You know, I was kidding about strenuously objecting the other day, but it sounds like the O’Bannon plaintiffs’ decision to abandon their individual damages claims and pursue a bench trial has apparently driven the NCAA to take my suggestion seriously:
“The NCAA vigorously objects to the Plaintiffs’ apparent last ditch effort to change course in this litigation. Because the NCAA was not informed of this decision until hours before this filing was due, the NCAA was not able to adjust any of this filing, save this subsection, or any of its pretrial disclosures to account for a bench trial. The NCAA reserves all rights to seek the appropriate relief in response to the Plaintiffs’ last-minute attempt to change the nature of the trial in this case. Further, in the event the case goes forward as a bench trial, the NCAA reserves all rights to revisit and revise all stipulations, pretrial filings, and submissions that were made today in anticipation of a jury trial.”
If it were me, I’d be fretting a lot more about this:
NCAA president Mark Emmert will testify during the trial of the Ed O’Bannon lawsuit relating to the names, images and likenesses of college athletes, according to court filings Wednesday.
The O’Bannon plaintiffs identified Emmert, former NCAA vice president Wally Renfro and NCAA Division I vice president David Berst as witnesses they want to appear live.

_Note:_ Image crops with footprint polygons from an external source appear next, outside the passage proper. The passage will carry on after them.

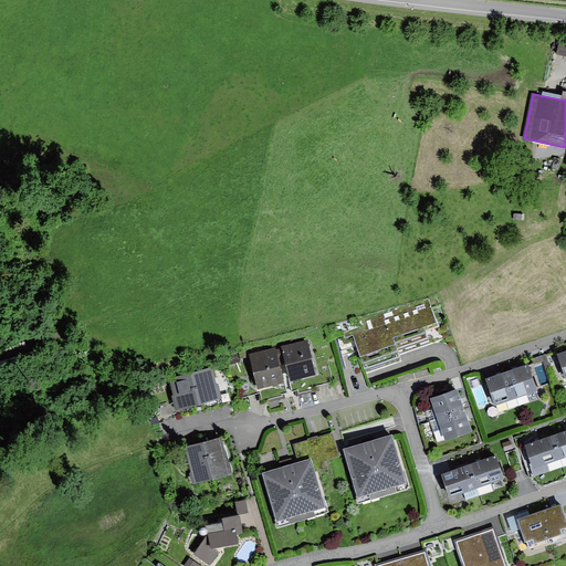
[(555,156),(555,166),(565,166),(565,156),(555,156)]
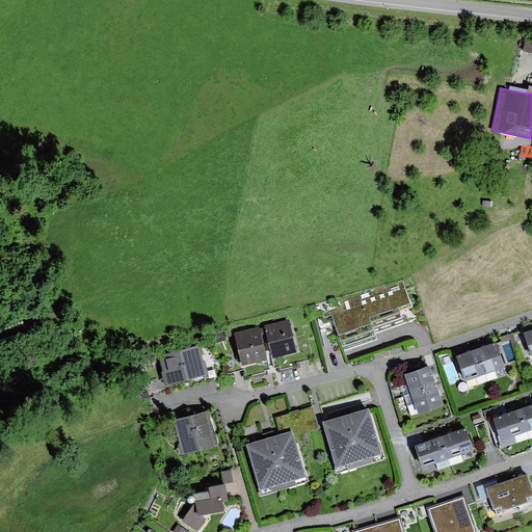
[(344,310),(331,314),(344,350),(378,340),(376,333),(419,319),(405,278),(341,299),(344,310)]
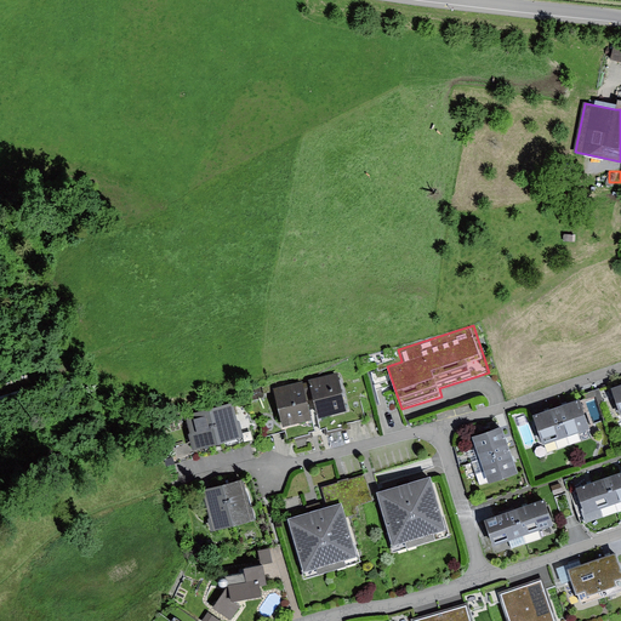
[(339,371),(308,379),(318,416),(347,409),(339,371)]
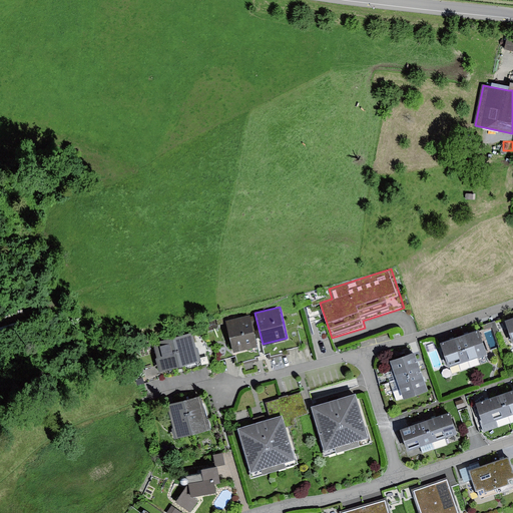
[(250,314),(225,320),(233,352),(258,346),(250,314)]
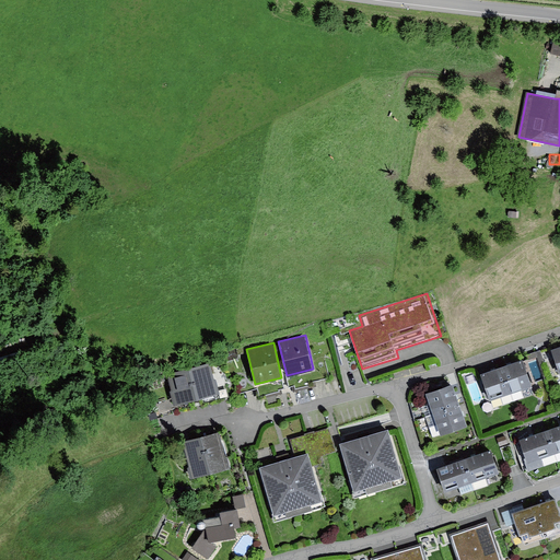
[(540,350),(536,352),(537,358),(540,365),(546,363),(540,350)]
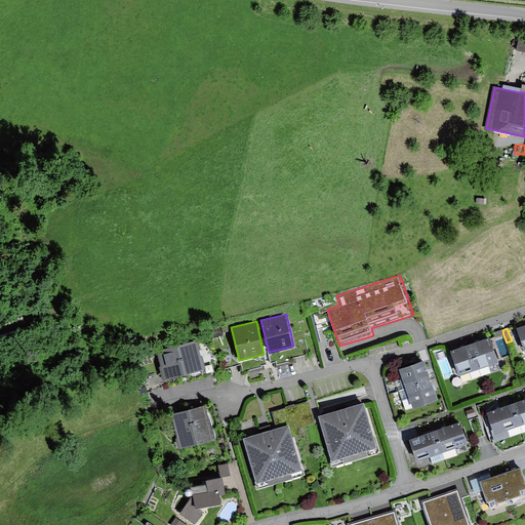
[(502,330),(492,334),(494,338),(503,335),(502,330)]
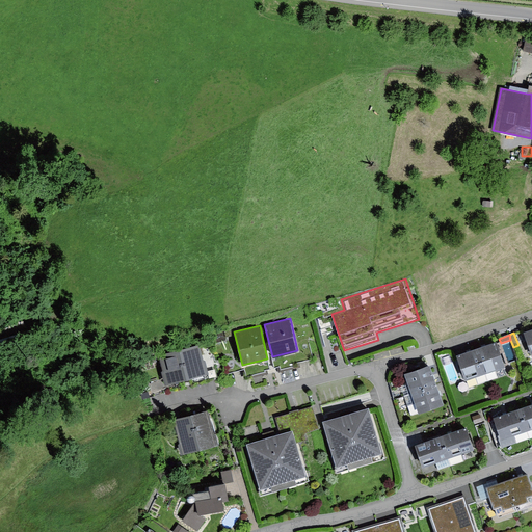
[(496,341),(476,347),(487,382),(499,378),(495,368),(504,365),(496,341)]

All three are scheduled to testify for the defense at the June 9 trial in Oakland.
“The NCAA has indicated that it will check on the availability of the three individuals above to testify during Plaintiffs’ case-in-chief, but that is not sufficient,” lawyers for the O’Bannon plaintiffs wrote. “If those people do testify during the defense case, they need to be unequivocally made available for live testimony as part of Plaintiffs’ case and Plaintiffs need to know that sooner rather than later so they can prepare examination.”
In related news, NCAA spokesperson Stacey Osburn had no comment about these developments and is pondering taking a vow of silence for the duration of the trial.
UPDATE: Jon Solomon explains the tactics behind plaintiffs’ move.
Michael Hausfeld, the lead attorney for the O’Bannon plaintiffs, said in an interview that the Keller plaintiffs’ decision to support the NCAA’s attempt to sever the videogame claims made a jury trial “problematic.” The O’Bannon plaintiffs’ individual claims will not be tried in the future, Hausfeld said.
“This was a self-sacrificing move,” Hausfeld said. “The greater issue here is the need to change and reform the system, to fix an enterprise that’s broken and disregards all of the principles that a business responding to legitimate open-market forces would have to.”
Hausfeld said the NCAA strongly objects to the change “because the move actually strengthens the (plaintiffs’) case. Because the case was always about the system, not an individual players’ monetary recovery.”
Hausfeld said trying the individual claims had also become difficult due to the NCAA inserting witnesses who had never filed a declaration in an attempt to “defuse issues and divert attention from the wrongs of the system.” The injunctive case was always going to be tried to Wilken, not a jury, and all that changed is the individual damage cases are gone, Hausfeld said.
When asked what the change means for the Keller plaintiffs, Hausfeld replied, “Beats me. That’s their decision.”